HOW TO COMPLETE THIS TASK: Copy out every line from the records that includes "Evans".

DATA TO EXAMINE:

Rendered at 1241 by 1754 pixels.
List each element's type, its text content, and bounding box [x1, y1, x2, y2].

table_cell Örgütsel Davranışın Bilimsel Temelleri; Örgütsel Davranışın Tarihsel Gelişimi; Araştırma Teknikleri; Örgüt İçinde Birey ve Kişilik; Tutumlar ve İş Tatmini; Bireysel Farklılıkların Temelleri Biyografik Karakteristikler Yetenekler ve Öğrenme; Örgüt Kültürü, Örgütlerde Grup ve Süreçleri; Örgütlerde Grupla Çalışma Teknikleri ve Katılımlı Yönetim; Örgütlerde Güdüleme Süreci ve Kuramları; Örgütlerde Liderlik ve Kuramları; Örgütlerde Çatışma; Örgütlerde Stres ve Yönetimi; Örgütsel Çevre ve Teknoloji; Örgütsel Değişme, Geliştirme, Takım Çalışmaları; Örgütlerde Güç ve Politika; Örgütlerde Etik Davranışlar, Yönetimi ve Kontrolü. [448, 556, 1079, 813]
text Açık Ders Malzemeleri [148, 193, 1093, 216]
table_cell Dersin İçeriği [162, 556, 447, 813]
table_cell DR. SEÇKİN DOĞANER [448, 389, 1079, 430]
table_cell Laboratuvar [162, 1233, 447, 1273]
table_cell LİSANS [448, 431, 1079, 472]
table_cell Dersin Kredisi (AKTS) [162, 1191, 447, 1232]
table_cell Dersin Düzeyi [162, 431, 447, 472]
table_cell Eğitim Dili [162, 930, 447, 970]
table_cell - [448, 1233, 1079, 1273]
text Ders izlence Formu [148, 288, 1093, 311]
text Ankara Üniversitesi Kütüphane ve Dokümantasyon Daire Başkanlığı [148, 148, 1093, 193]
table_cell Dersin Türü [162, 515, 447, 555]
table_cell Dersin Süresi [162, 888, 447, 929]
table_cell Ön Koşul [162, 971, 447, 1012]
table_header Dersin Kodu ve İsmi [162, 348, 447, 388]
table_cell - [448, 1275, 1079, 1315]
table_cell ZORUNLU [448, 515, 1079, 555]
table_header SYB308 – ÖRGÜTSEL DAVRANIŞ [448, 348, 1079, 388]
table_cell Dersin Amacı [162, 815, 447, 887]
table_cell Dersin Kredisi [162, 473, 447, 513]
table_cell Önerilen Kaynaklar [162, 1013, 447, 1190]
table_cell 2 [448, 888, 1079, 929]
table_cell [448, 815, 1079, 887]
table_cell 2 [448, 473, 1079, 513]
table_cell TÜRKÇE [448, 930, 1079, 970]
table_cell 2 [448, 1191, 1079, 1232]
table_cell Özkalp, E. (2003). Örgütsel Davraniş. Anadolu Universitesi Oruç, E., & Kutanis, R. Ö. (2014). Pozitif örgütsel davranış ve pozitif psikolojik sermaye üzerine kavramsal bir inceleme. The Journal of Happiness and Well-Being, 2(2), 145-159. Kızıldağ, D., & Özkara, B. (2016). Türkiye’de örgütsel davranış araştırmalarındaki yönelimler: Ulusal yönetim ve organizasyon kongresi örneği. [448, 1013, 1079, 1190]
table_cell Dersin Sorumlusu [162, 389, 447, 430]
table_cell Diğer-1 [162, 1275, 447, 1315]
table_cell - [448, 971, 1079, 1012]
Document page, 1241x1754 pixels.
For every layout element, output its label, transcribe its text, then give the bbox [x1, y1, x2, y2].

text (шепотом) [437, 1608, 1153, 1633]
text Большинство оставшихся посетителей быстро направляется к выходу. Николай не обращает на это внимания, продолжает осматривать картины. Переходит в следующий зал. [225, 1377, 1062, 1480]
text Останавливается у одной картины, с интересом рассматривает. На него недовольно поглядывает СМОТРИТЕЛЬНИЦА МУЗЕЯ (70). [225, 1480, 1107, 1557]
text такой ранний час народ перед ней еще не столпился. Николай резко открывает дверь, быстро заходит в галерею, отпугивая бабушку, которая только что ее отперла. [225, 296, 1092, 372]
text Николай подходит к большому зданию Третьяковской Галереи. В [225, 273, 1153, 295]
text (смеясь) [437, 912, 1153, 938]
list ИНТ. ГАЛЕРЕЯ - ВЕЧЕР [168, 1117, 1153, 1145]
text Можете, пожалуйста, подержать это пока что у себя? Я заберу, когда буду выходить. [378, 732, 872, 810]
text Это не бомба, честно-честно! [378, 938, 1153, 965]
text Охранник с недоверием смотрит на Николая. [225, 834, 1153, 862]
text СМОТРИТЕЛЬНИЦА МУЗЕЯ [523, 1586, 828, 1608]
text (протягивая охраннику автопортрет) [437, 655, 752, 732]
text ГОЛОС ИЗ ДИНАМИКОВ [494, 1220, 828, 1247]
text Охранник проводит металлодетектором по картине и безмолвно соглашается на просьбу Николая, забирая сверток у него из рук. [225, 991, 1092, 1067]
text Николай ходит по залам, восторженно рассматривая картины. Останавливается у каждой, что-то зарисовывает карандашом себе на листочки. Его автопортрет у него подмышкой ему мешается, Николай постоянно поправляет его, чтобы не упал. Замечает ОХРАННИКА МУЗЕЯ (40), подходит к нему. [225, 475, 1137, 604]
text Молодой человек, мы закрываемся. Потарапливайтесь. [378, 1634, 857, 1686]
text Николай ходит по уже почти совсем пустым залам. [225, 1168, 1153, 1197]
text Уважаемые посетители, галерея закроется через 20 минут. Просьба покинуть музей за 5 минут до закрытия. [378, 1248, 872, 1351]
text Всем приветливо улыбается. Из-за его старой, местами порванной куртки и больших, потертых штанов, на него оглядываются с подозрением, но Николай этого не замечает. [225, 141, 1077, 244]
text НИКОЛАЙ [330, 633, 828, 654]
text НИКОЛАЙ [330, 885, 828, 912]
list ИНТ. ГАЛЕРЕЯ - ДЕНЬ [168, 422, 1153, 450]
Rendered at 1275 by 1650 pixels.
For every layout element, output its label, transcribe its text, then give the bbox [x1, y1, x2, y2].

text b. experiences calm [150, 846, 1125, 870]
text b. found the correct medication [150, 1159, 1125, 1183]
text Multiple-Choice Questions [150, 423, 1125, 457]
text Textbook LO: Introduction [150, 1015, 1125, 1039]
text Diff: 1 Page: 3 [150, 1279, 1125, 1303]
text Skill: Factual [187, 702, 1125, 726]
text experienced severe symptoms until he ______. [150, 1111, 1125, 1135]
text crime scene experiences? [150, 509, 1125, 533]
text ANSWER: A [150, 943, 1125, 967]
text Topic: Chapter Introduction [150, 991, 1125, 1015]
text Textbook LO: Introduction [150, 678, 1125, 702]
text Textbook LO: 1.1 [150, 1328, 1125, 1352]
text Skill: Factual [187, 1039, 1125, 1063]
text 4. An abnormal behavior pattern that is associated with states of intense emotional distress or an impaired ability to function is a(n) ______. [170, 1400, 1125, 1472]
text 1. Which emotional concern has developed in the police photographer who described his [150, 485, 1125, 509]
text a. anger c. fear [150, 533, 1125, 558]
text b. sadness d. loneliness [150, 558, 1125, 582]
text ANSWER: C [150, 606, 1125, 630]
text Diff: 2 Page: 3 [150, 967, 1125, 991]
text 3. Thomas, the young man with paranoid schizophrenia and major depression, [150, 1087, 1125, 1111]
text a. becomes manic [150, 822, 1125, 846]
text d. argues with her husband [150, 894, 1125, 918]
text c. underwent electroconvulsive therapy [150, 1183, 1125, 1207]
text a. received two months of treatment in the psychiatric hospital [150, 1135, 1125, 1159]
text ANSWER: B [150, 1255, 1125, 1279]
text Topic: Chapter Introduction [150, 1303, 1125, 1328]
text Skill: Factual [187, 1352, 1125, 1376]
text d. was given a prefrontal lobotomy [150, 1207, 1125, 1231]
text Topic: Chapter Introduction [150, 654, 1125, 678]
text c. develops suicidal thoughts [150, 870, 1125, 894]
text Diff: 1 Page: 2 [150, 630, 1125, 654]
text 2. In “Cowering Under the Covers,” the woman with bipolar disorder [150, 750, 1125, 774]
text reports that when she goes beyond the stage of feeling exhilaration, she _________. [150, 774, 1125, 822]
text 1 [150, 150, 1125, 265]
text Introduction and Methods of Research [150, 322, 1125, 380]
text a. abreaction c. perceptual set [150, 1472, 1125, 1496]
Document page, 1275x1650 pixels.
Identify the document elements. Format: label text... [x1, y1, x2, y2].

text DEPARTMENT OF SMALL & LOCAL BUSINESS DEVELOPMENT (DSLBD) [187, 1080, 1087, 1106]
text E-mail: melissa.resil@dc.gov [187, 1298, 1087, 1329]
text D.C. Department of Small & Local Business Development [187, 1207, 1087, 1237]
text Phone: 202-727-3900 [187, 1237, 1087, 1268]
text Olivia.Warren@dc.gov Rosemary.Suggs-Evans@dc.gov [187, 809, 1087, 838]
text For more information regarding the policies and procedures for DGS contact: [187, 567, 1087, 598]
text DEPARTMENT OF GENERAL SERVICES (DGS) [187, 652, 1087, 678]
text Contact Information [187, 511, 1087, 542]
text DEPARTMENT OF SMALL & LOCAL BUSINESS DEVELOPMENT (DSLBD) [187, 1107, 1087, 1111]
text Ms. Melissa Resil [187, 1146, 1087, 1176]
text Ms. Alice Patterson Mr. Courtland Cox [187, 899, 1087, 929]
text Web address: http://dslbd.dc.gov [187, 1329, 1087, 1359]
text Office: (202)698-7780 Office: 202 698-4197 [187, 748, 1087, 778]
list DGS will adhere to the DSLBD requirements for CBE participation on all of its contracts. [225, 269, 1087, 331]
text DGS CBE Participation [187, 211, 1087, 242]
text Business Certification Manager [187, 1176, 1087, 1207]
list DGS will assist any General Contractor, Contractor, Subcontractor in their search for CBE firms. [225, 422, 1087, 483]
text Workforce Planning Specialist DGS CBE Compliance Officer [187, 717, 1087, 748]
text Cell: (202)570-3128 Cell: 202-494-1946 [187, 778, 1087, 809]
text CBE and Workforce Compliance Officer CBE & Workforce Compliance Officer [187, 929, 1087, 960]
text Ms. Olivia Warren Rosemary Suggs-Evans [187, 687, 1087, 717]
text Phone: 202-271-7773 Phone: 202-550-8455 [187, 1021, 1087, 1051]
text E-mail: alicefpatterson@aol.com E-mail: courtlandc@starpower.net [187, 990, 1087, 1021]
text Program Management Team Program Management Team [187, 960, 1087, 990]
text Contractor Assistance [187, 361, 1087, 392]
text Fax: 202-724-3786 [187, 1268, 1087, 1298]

EXERCISE SOLUTION:
text Olivia.Warren@dc.gov Rosemary.Suggs-Evans@dc.gov [187, 809, 1087, 838]
text Ms. Olivia Warren Rosemary Suggs-Evans [187, 687, 1087, 717]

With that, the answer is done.